In the past 10 years, various standardised tests have been developed to help researchers evaluate whether interventions in CS Education are effective. This week we’ll look at the Computational Thinking Test (CTT), and in a future week we will look at ways to assess programming.
- Take the computational thinking test. You can find the answers here. It’s OK, you need never reveal your score…
- Curious about why the test was designed this way? Read the computational thinking assessment paper (You can get it for free if you are signed in to the UoE library). Don’t worry about the technical details of item response theory – you just need a broad understanding of how the test was developed. Focus on sections 1 and 4.
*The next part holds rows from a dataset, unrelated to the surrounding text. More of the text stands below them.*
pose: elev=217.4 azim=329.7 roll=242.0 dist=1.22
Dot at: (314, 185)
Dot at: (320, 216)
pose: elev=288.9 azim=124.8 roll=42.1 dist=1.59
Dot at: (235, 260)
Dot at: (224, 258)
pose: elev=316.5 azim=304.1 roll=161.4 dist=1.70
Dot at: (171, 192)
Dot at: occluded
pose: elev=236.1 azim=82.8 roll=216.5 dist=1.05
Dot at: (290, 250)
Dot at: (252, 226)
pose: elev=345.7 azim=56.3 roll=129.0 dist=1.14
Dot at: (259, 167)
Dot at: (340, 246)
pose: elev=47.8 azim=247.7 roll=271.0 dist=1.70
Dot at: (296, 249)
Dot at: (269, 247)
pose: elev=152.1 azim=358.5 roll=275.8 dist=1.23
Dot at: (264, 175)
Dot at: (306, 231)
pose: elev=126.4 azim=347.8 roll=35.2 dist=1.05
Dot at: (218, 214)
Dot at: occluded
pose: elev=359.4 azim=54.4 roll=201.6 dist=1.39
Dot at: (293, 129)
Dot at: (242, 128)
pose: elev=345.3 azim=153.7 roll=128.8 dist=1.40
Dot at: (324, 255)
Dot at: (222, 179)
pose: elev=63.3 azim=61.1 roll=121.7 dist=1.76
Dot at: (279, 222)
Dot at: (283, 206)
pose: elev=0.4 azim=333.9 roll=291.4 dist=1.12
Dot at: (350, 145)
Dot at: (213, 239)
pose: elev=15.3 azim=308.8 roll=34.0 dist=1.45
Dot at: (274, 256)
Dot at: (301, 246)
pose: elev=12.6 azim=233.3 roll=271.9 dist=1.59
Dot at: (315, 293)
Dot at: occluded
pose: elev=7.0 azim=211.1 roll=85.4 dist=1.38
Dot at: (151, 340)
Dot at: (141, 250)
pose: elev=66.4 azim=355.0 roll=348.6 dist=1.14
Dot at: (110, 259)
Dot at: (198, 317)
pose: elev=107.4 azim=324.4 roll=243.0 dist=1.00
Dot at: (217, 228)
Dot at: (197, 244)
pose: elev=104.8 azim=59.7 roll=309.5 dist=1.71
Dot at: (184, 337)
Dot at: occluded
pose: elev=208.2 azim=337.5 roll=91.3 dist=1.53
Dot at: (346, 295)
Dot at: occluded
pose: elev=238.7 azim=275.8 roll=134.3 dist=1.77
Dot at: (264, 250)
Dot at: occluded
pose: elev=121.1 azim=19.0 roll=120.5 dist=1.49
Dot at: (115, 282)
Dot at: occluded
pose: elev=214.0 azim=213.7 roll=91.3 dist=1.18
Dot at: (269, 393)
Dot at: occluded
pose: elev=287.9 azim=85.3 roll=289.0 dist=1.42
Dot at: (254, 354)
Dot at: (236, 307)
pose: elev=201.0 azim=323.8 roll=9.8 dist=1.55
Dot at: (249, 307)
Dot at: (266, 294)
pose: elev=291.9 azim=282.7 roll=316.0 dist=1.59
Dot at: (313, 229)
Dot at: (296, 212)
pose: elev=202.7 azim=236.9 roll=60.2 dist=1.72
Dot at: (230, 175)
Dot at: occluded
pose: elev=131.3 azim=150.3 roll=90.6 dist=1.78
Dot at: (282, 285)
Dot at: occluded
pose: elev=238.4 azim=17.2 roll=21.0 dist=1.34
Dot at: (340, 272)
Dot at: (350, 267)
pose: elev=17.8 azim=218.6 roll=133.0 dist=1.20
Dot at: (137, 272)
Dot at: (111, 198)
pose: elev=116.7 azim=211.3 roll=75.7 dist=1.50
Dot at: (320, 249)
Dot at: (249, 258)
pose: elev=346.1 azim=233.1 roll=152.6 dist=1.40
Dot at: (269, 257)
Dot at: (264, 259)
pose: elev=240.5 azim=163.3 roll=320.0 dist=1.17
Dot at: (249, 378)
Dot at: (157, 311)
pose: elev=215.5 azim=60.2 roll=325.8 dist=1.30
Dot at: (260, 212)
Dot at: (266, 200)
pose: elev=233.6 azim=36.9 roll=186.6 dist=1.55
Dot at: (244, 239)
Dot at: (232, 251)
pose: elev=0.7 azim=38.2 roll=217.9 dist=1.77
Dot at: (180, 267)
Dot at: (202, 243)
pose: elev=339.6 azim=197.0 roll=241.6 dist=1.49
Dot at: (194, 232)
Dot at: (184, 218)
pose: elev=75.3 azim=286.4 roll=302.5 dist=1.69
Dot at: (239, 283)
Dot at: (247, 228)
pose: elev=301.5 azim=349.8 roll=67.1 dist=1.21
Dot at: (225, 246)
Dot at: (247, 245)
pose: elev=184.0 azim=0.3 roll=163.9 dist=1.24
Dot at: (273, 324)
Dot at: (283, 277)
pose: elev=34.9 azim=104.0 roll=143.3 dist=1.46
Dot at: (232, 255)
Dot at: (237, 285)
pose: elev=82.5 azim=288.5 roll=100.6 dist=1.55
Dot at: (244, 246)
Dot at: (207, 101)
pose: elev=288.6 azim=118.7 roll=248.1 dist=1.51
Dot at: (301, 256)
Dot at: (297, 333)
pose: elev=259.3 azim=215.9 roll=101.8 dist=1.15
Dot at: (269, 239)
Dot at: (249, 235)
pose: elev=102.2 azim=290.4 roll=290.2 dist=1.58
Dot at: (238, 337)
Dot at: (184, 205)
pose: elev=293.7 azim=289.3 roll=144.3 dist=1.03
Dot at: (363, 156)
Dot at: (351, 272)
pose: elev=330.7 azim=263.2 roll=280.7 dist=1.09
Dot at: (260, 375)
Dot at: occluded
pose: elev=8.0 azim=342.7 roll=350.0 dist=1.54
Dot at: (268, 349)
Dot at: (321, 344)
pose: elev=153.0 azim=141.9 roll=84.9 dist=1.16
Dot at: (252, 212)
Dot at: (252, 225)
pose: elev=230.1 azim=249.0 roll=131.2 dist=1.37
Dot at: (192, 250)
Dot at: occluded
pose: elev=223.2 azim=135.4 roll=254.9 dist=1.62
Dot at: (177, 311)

- Write a post to the EdStem discussion board about whether you think CTT is a suitable test. Your post should answer these questions:
- Does it measure what it intends to? How do you know?
- Could this assessment be used to help children learn? Or is it a way to measure their aptitude?
- Do you think the assessment can distinguish between poor and good performances?
- Under what circumstances would you advise teachers (or your classmates!) to use this?
- Will this be useful for your own portfolio (Report 2) which requires some evaluation of your materials?